Critical Evaluation of Quantum Machine Learning for Adversarial Robustness
Saeefa Rubaiyet Nowmi, Jesus Lopez, Md Mahmudul Alam Imon, Shahrooz Pouryousef, Mohammad Saidur Rahman
TL;DR
This work delivers a systematic framework for evaluating adversarial robustness in quantum machine learning (QML) and provides an empirical study across black-box, gray-box, and white-box threat models using quantum neural networks. It analyzes how data encoding schemes (angle vs amplitude) and circuit depth interact with Noise in NISQ devices to shape resilience, revealing that amplitude encoding excels in noiseless, deep regimes while angle encoding offers greater robustness in shallow, noisy regimes. The study demonstrates that QMLP models are surprisingly robust to classical label-flipping but are vulnerable to gradient-based evasion and encoder-level attacks like QUID, with noise offering a partial natural defense. The findings underscore the need for quantum-native defenses, hardware-aware circuit designs, and threat-aware pipelines to enable secure, real-world deployment of QML systems on NISQ-era hardware.
Abstract
Quantum Machine Learning (QML) integrates quantum computational principles into learning algorithms, offering improved representational capacity and computational efficiency. Nevertheless, the security and robustness of QML systems remain underexplored, especially under adversarial conditions. In this paper, we present a systematization of adversarial robustness in QML, integrating conceptual organization with empirical evaluation across three threat models-black-box, gray-box, and white-box.
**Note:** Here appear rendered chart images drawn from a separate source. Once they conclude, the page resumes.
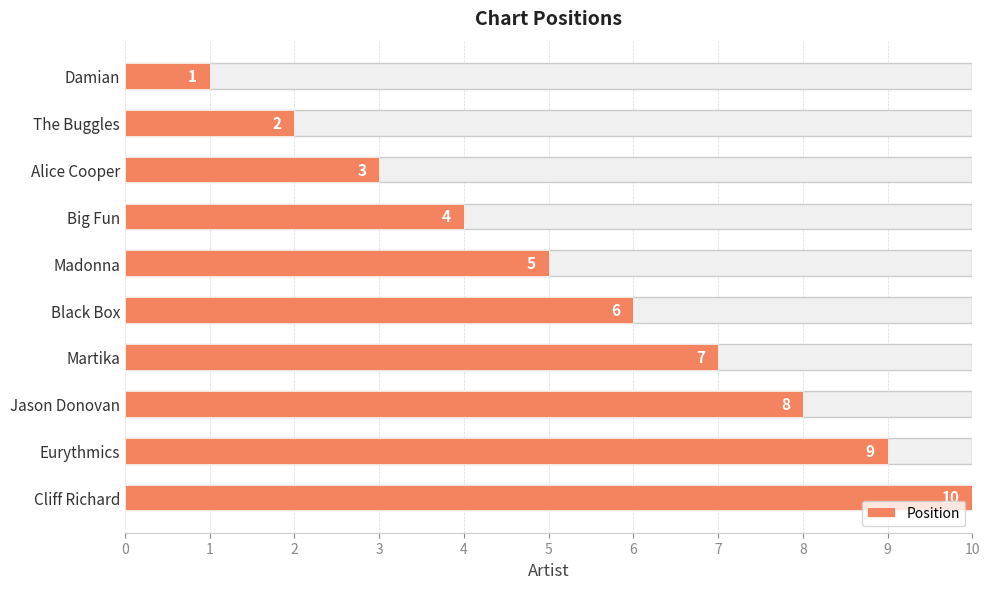

Between 5 and 0, which is larger?

5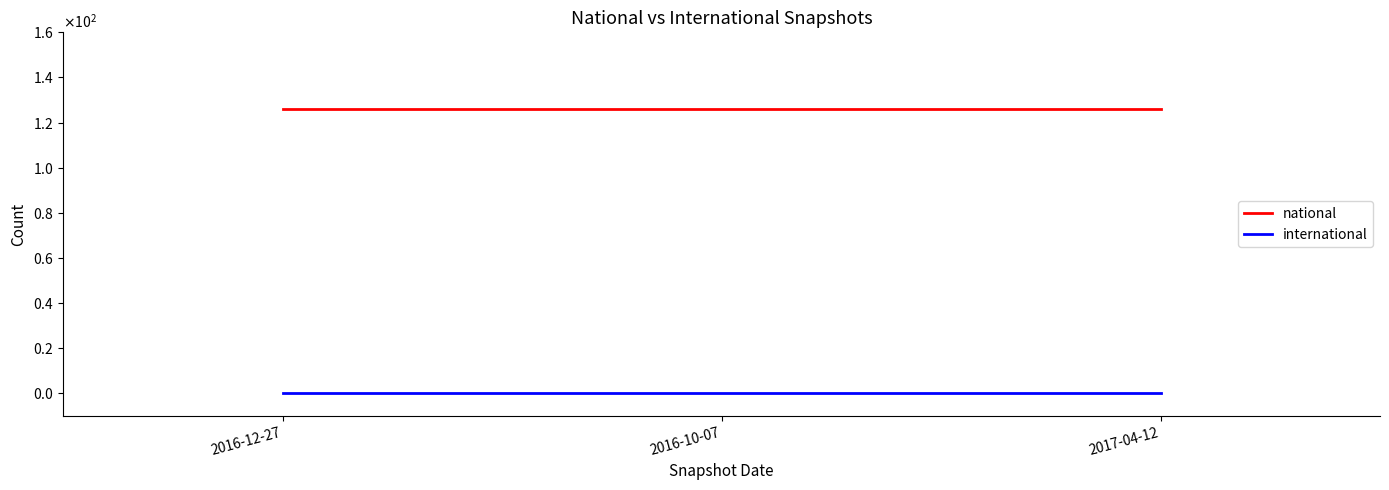

What are all the series names shown in the legend?

national, international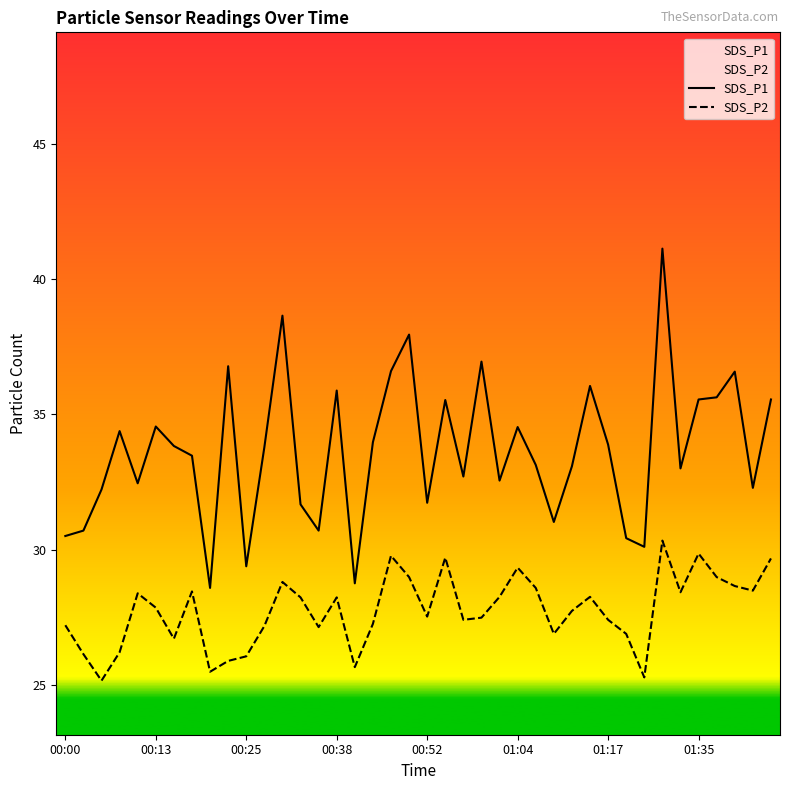

True or false: SDS_P2 has a value of 18.9 at 37.

False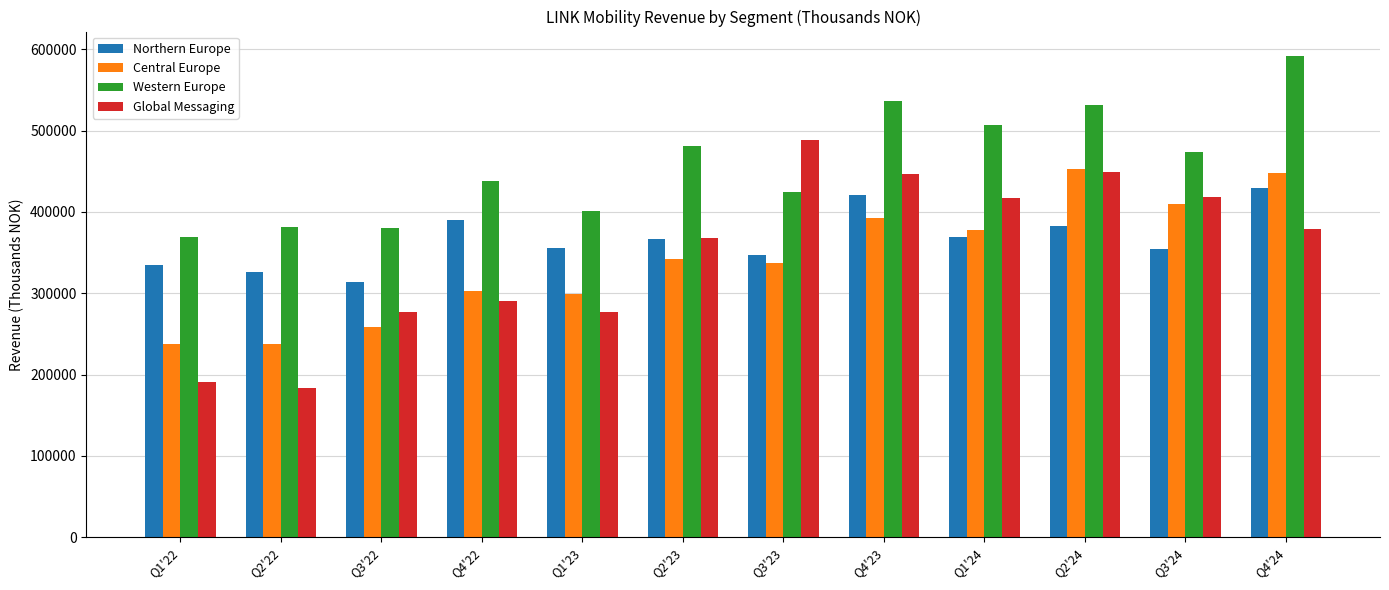

Where does the Central Europe series first go above 341673?

Q2'23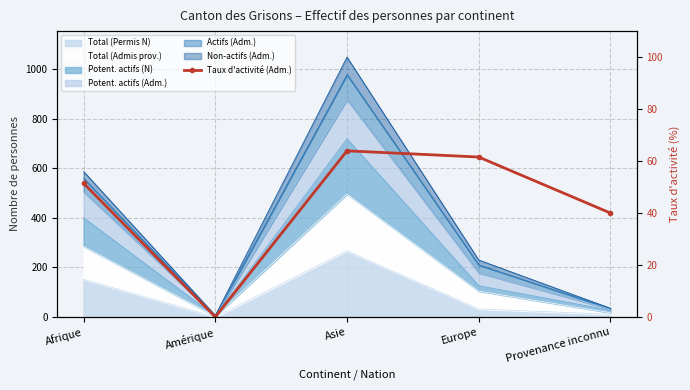

What position from the left is Asie?

3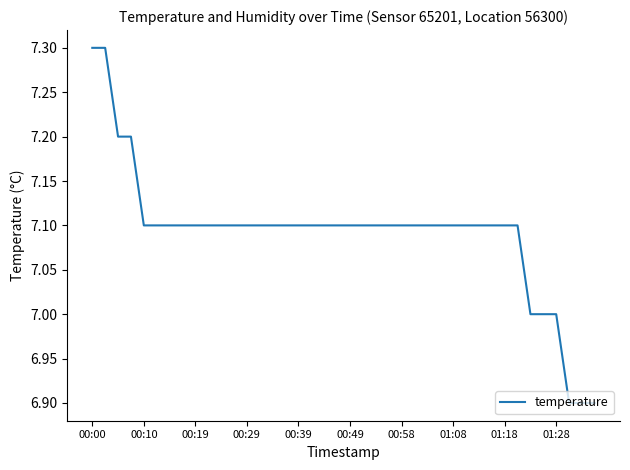

What is the difference between the maximum and minimum values?

0.4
We implement representative attacks in each category, including label-flipping for black-box, QUID encoder-level data poisoning for gray-box, and FGSM and PGD for white-box, using Quantum Neural Networks (QNNs) trained on two datasets from distinct domains: MNIST from computer vision and AZ-Class from Android malware, across multiple circuit depths (2, 5, 10, and 50 layers) and two encoding schemes (angle and amplitude). Our evaluation shows that amplitude encoding yields the highest clean accuracy (93% on MNIST and 67% on AZ-Class) in deep, noiseless circuits; however, it degrades sharply under adversarial perturbations and depolarization noise (p=0.01), dropping accuracy below 5%. In contrast, angle encoding, while offering lower representational capacity, remains more stable in shallow, noisy regimes, revealing a trade-off between capacity and robustness. Moreover, the QUID attack attains higher attack success rates, though quantum noise channels disrupt the Hilbert-space correlations it exploits, weakening its impact in image domains. This suggests that noise can act as a natural defense mechanism in Noisy Intermediate-Scale Quantum (NISQ) systems. Overall, our findings guide the development of secure and resilient QML architectures for practical deployment. These insights underscore the importance of designing threat-aware models that remain reliable under real-world noise in NISQ settings.